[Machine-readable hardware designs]
----------------------------------------

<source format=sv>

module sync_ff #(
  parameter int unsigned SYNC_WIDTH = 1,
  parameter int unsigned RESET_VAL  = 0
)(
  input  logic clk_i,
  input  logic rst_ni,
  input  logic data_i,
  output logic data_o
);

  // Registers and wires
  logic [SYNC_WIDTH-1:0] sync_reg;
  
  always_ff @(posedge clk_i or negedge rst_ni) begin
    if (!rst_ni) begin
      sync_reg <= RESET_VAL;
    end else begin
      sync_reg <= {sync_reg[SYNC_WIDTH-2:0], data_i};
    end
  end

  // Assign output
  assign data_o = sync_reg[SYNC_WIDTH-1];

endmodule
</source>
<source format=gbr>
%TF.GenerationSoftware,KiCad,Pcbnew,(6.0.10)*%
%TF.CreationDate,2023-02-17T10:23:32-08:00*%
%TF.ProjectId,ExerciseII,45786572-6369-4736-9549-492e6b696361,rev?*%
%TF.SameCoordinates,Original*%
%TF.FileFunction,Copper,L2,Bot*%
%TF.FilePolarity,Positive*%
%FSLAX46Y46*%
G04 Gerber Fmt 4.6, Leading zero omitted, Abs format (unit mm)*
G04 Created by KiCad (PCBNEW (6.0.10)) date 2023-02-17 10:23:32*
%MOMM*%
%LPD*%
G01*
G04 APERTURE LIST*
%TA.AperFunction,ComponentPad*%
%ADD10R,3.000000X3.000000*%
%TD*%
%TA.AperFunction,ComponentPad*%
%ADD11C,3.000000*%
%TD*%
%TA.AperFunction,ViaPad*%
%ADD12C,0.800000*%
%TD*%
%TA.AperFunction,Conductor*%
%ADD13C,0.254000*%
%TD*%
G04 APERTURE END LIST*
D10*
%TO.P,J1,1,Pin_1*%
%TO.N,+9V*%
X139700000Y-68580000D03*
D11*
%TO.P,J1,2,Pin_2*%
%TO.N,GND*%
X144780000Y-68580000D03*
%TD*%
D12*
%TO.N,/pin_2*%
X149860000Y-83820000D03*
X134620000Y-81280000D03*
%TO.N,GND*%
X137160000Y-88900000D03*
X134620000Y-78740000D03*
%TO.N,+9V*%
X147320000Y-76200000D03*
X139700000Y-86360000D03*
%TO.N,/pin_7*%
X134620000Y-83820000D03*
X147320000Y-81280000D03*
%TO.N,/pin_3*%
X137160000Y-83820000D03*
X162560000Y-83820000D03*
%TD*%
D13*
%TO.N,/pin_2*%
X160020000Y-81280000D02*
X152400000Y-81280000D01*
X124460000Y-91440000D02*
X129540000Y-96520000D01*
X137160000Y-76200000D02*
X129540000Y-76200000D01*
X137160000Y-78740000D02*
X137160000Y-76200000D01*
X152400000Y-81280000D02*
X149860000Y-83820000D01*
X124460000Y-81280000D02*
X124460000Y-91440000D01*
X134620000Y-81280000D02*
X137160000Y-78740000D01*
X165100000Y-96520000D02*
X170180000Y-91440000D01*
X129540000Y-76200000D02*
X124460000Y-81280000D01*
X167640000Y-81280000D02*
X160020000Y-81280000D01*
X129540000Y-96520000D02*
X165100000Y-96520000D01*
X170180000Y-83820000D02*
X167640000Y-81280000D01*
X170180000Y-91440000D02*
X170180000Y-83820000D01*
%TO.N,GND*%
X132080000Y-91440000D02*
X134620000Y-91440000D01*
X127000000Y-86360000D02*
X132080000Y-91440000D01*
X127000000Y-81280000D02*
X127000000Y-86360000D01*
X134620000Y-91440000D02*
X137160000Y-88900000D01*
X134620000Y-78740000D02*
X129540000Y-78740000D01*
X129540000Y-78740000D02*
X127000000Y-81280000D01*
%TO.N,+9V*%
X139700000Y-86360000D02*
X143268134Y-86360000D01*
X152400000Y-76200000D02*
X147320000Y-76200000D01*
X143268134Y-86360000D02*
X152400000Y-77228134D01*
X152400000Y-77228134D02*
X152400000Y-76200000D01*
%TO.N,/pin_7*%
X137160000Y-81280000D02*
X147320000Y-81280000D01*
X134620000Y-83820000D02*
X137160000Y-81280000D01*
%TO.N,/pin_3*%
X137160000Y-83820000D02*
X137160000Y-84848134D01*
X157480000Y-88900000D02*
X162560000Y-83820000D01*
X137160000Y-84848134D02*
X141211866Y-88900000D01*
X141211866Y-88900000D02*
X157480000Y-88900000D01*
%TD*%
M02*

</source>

----------------------------------------

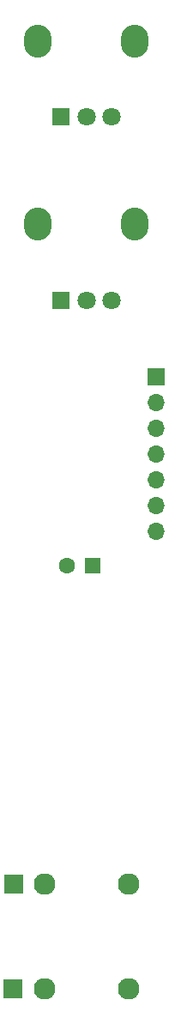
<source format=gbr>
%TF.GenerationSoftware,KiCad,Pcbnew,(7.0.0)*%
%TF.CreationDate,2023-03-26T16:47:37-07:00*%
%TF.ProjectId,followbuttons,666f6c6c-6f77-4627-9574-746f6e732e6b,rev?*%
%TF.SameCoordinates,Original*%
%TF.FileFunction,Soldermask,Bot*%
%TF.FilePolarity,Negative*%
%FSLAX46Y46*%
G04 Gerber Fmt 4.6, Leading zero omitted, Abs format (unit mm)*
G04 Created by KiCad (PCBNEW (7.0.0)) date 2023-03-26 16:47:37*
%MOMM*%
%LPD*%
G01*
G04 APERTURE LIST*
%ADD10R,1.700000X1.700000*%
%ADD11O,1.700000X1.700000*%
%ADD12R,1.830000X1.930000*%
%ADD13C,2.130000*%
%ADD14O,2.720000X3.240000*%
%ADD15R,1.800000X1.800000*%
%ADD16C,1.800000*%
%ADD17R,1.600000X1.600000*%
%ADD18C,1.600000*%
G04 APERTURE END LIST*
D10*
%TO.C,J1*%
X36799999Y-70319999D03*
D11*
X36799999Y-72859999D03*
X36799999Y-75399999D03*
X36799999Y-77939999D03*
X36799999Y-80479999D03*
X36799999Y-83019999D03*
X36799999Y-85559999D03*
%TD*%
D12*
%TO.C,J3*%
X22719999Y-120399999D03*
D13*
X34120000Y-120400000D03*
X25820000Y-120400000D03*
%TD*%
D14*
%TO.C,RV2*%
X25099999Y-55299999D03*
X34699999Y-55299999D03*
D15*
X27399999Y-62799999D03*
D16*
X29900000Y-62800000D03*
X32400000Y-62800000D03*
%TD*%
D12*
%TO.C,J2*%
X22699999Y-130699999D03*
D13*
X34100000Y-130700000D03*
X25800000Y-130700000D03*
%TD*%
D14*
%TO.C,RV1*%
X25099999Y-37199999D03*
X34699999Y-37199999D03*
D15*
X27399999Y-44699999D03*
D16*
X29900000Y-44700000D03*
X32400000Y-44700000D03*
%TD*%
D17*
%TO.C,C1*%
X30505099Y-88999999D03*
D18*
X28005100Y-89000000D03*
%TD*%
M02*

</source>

----------------------------------------

» **Work item**
Count every line that holds the word "APERTURE" in the entries, and state the result alone.

» **Response area**
4